__DIRECTIVE__. Can you arrange the lines from every item below as a single numbered list, leaving out blank lines and keeping the pictures out of your answer?

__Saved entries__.

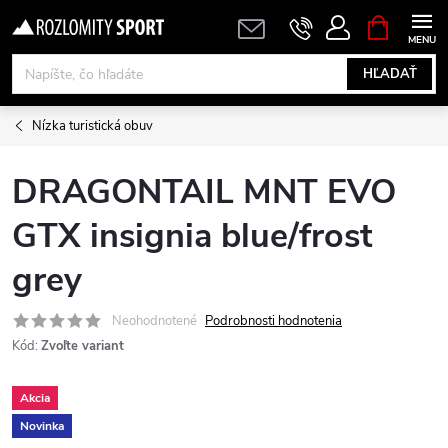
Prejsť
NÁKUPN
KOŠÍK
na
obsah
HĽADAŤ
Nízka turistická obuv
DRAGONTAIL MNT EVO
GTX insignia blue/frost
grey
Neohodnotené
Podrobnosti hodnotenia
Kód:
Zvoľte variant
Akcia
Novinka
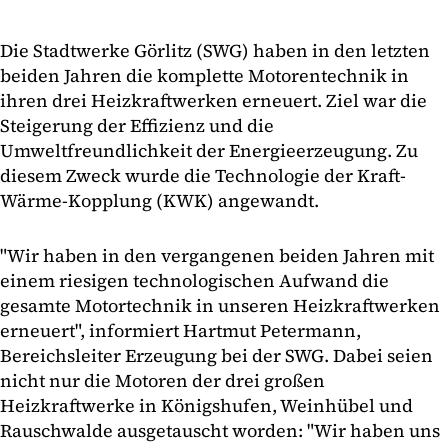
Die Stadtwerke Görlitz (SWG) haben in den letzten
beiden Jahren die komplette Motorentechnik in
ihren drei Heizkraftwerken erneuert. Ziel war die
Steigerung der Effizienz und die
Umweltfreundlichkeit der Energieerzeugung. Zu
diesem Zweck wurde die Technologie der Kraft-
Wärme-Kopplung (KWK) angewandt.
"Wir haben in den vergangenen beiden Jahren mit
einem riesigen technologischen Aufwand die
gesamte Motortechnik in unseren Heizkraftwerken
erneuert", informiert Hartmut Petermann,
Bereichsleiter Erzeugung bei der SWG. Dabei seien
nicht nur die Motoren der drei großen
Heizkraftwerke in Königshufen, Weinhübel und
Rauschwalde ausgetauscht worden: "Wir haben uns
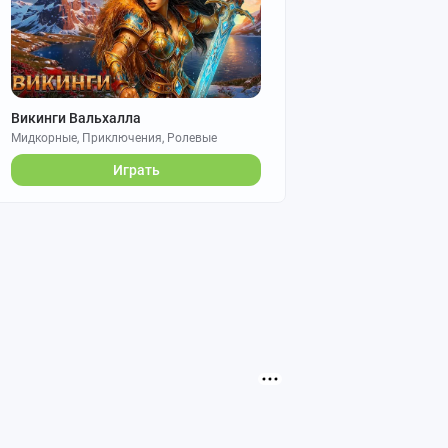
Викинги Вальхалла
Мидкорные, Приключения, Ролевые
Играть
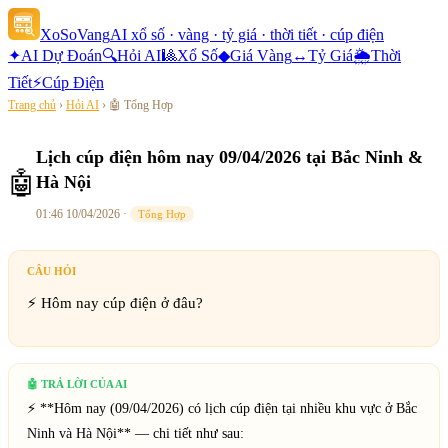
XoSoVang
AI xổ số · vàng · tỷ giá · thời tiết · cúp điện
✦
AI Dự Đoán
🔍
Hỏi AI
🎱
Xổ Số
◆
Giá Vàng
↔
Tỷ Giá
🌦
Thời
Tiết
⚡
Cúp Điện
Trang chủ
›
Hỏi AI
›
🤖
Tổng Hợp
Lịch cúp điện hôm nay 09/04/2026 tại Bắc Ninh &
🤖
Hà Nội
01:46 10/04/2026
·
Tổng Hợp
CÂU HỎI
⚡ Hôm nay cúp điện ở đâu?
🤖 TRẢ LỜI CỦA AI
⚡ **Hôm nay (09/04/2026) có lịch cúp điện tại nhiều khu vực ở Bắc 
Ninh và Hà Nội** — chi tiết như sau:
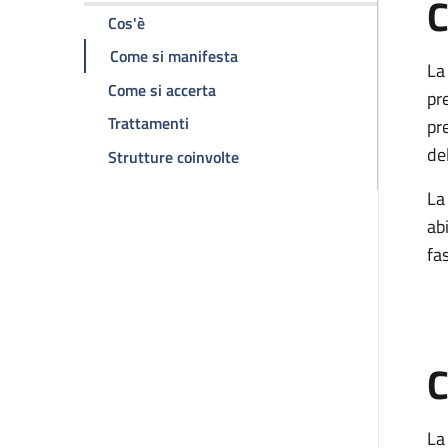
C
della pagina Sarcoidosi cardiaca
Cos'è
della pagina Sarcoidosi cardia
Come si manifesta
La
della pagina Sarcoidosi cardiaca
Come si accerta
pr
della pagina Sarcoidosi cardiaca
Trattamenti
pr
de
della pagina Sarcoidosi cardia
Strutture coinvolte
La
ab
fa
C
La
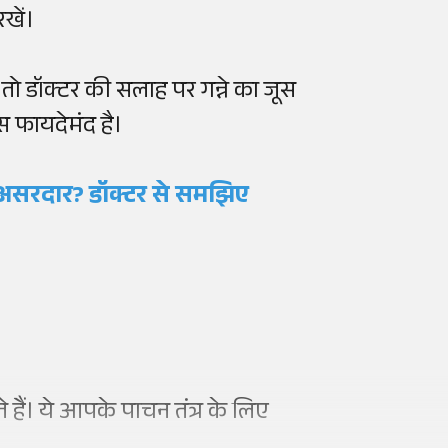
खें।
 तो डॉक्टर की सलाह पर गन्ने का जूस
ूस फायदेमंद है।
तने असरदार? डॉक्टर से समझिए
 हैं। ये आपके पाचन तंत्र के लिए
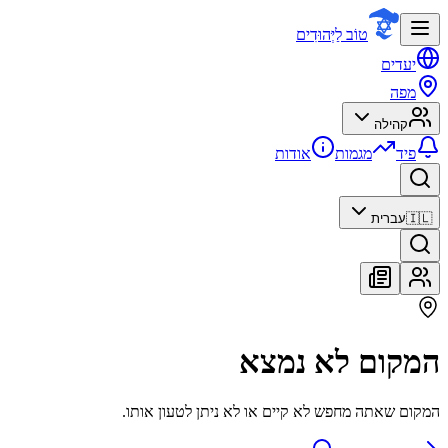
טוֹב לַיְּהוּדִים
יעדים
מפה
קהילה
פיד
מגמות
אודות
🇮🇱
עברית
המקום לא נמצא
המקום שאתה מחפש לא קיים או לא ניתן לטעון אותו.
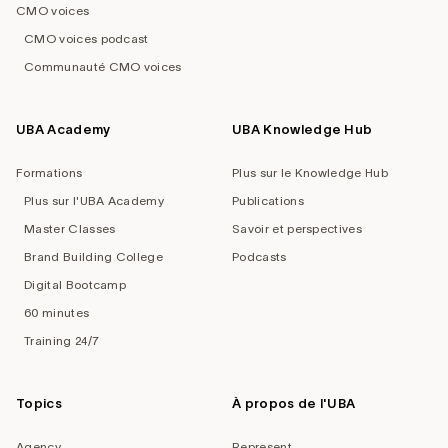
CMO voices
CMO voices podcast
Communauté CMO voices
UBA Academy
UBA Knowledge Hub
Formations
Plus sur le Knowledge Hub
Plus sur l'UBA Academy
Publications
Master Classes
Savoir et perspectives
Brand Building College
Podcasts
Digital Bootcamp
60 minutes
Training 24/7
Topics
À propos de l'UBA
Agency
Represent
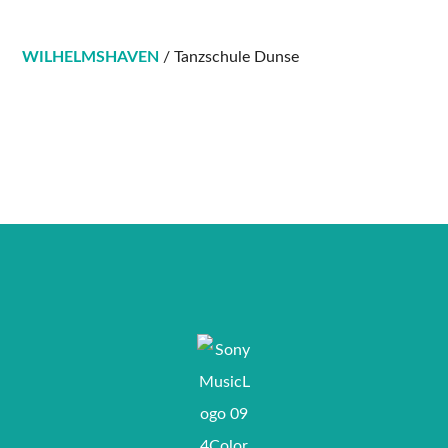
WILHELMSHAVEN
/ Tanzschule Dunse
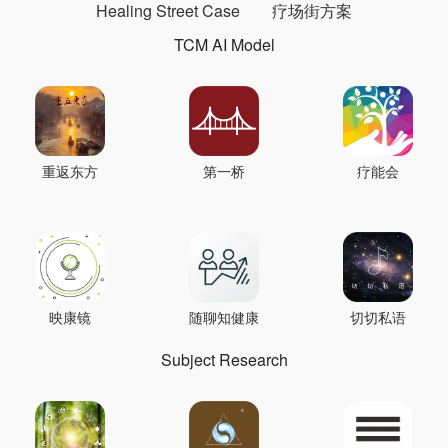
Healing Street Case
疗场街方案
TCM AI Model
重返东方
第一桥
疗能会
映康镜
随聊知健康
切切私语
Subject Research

__ANSWER TO THIS TASK__.
1. Prejsť
2. NÁKUPN
3. KOŠÍK
4. na
5. obsah
6. HĽADAŤ
7. Nízka turistická obuv
8. DRAGONTAIL MNT EVO
9. GTX insignia blue/frost
10. grey
11. Neohodnotené
12. Podrobnosti hodnotenia
13. Kód:
14. Zvoľte variant
15. Akcia
16. Novinka
17. Die Stadtwerke Görlitz (SWG) haben in den letzten
18. beiden Jahren die komplette Motorentechnik in
19. ihren drei Heizkraftwerken erneuert. Ziel war die
20. Steigerung der Effizienz und die
21. Umweltfreundlichkeit der Energieerzeugung. Zu
22. diesem Zweck wurde die Technologie der Kraft-
23. Wärme-Kopplung (KWK) angewandt.
24. "Wir haben in den vergangenen beiden Jahren mit
25. einem riesigen technologischen Aufwand die
26. gesamte Motortechnik in unseren Heizkraftwerken
27. erneuert", informiert Hartmut Petermann,
28. Bereichsleiter Erzeugung bei der SWG. Dabei seien
29. nicht nur die Motoren der drei großen
30. Heizkraftwerke in Königshufen, Weinhübel und
31. Rauschwalde ausgetauscht worden: "Wir haben uns
32. Викинги Вальхалла
33. Мидкорные, Приключения, Ролевые
34. Играть
35. XoSoVang
36. AI xổ số · vàng · tỷ giá · thời tiết · cúp điện
37. ✦
38. AI Dự Đoán
39. 🔍
40. Hỏi AI
41. 🎱
42. Xổ Số
43. ◆
44. Giá Vàng
45. ↔
46. Tỷ Giá
47. 🌦
48. Thời
49. Tiết
50. ⚡
51. Cúp Điện
52. Trang chủ
53. ›
54. Hỏi AI
55. ›
56. 🤖
57. Tổng Hợp
58. Lịch cúp điện hôm nay 09/04/2026 tại Bắc Ninh &
59. 🤖
60. Hà Nội
61. 01:46 10/04/2026
62. ·
63. Tổng Hợp
64. CÂU HỎI
65. ⚡ Hôm nay cúp điện ở đâu?
66. 🤖 TRẢ LỜI CỦA AI
67. ⚡ **Hôm nay (09/04/2026) có lịch cúp điện tại nhiều khu vực ở Bắc 
68. Ninh và Hà Nội** — chi tiết như sau:
69. C
70. della pagina Sarcoidosi cardiaca
71. Cos'è
72. della pagina Sarcoidosi cardia
73. Come si manifesta
74. La
75. della pagina Sarcoidosi cardiaca
76. Come si accerta
77. pr
78. della pagina Sarcoidosi cardiaca
79. Trattamenti
80. pr
81. de
82. della pagina Sarcoidosi cardia
83. Strutture coinvolte
84. La
85. ab
86. fa
87. C
88. La
89. खें।
90.  तो डॉक्टर की सलाह पर गन्ने का जूस
91. ूस फायदेमंद है।
92. तने असरदार? डॉक्टर से समझिए
93.  हैं। ये आपके पाचन तंत्र के लिए
94. טוֹב לַיְּהוּדִים
95. יעדים
96. מפה
97. קהילה
98. פיד
99. מגמות
100. אודות
101. 🇮🇱
102. עברית
103. המקום לא נמצא
104. המקום שאתה מחפש לא קיים או לא ניתן לטעון אותו.
105. CMO voices
106. CMO voices podcast
107. Communauté CMO voices
108. UBA Academy
109. UBA Knowledge Hub
110. Formations
111. Plus sur le Knowledge Hub
112. Plus sur l'UBA Academy
113. Publications
114. Master Classes
115. Savoir et perspectives
116. Brand Building College
117. Podcasts
118. Digital Bootcamp
119. 60 minutes
120. Training 24/7
121. Topics
122. À propos de l'UBA
123. Agency
124. Represent
125. WILHELMSHAVEN
126. / Tanzschule Dunse
127. Healing Street Case
128. 疗场街方案
129. TCM AI Model
130. 重返东方
131. 第一桥
132. 疗能会
133. 映康镜
134. 随聊知健康
135. 切切私语
136. Subject Research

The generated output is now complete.